About three years ago, Securities America developed Next Phase, a proprietary bucketing approach to retirement income. It was a way to establish itself as a leader in retirement, and thereby help retain existing advisors and recruit new ones. Recently, IFLM became the engine that drives the bucketing strategy within Next Phase.
“When we created Next Phase, we worked with another partner that used a strategy similar to IFLM’s,” Parker said, “and we created videos and workshops around that.” But now Next Phase will use IFLM’s planning software and web presentation. “From an ease-of-use and an illustration perspectives, David’s front-end tool is much better.”
To provide centralized support for advisors who use IFLM, Securities America set up an “Income Distribution Desk.” It gives the broker-dealer an efficient way to answer all the “what-if” questions that advisors often have while using the plan.
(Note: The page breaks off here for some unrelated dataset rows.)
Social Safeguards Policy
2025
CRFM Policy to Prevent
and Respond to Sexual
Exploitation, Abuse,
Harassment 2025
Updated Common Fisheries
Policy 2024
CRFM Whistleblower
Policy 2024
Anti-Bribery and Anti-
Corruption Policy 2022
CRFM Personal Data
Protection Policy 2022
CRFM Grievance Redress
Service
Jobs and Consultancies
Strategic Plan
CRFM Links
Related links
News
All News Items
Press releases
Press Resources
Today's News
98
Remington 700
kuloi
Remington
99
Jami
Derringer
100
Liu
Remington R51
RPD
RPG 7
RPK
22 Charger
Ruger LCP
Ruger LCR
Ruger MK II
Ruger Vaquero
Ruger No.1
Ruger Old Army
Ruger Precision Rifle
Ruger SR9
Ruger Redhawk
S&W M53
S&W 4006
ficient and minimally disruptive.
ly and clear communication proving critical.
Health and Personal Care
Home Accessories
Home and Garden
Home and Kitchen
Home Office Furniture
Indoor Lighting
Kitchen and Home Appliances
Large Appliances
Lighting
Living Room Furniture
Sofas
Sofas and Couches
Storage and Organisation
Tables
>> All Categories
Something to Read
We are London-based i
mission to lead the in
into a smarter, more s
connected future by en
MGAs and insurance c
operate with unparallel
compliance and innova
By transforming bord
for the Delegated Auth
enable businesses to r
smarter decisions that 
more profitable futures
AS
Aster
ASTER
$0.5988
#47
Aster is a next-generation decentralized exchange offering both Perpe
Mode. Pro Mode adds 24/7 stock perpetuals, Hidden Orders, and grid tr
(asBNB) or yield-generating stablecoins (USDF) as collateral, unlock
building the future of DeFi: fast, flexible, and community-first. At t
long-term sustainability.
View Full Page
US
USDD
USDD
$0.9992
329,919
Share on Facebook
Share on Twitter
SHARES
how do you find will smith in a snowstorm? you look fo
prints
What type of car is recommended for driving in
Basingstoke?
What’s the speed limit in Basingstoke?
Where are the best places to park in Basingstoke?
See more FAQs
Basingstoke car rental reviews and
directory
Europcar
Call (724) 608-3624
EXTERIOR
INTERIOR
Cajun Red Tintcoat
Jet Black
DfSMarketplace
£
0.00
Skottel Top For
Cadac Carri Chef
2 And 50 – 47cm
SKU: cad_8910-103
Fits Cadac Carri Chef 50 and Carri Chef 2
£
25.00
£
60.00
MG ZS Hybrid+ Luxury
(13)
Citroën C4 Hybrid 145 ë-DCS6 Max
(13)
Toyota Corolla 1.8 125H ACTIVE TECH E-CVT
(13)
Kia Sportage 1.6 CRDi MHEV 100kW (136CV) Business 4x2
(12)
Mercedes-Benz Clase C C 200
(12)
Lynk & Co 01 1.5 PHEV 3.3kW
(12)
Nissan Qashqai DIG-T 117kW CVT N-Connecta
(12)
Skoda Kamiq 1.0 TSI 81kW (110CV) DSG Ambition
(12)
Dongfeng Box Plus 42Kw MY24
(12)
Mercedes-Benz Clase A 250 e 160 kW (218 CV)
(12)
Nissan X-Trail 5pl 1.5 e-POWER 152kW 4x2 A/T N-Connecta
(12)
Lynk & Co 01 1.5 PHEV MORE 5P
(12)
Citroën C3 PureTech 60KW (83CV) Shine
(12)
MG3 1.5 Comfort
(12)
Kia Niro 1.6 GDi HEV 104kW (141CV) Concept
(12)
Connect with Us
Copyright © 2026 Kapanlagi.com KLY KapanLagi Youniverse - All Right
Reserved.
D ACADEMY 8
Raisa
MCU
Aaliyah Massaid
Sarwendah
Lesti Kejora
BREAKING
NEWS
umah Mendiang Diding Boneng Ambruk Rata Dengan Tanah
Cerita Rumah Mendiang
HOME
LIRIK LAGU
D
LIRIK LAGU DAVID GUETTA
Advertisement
About 30% of advisors using IFLM rely on the IDD to complete the plan for them, while another 30% use IFLM completely independently and a final third rely on it for intermittent support.
“IFLM offers a good balance of flexibility and usability,” Parker told RIJ. “With NaviPlan or eMoneyAdvisor, you have to spend a lot of time to create a plan. Ninety-percent of the plans our advisors create are pretty simply, and with IFLM a normal plan can be done in 30 minutes to an hour. It’s easy enough that we don’t recommend that an advisor charge a fee for using it.”
To burnish the credibility of its bucketing approach, Securities America published a 15-page white paper last year called, “Capturing the Retirement Income Opportunity.” The paper showed that a time-segmented approach delivered more retirement income than either a traditional systematic withdrawal program or a lifetime income rider on a variable annuity contract, all else being equal. The white paper won an award from the Retirement Income Industry Association.
On the one hand, financial planners say that there’s nothing magical about time-segmentation. Simply locking away a specific bucket of assets for a specific number of years doesn’t immunize it from market risk or eliminate difficult decisions about the timing of sales.
But on the plus side, “bucketing” matches the sort of the mental accounting that many people practice instinctively. And if a time-segmentation tool is flexible enough, it can create a lot of possibilities while posing few limitations or restrictions.
No surprise, then, that Pershing, Sovereign Bank and Securities America have latched onto IFLM, or that advisors might see it as practice-builder. “Securities America is a big advocate of time-segmentation. And when I started speaking about time-segmented distribution strategies with clients, it resonated with them,” Scott Cody told RIJ. “I really feel that there’s a window of opportunity to become a specialist in the retirement income area.”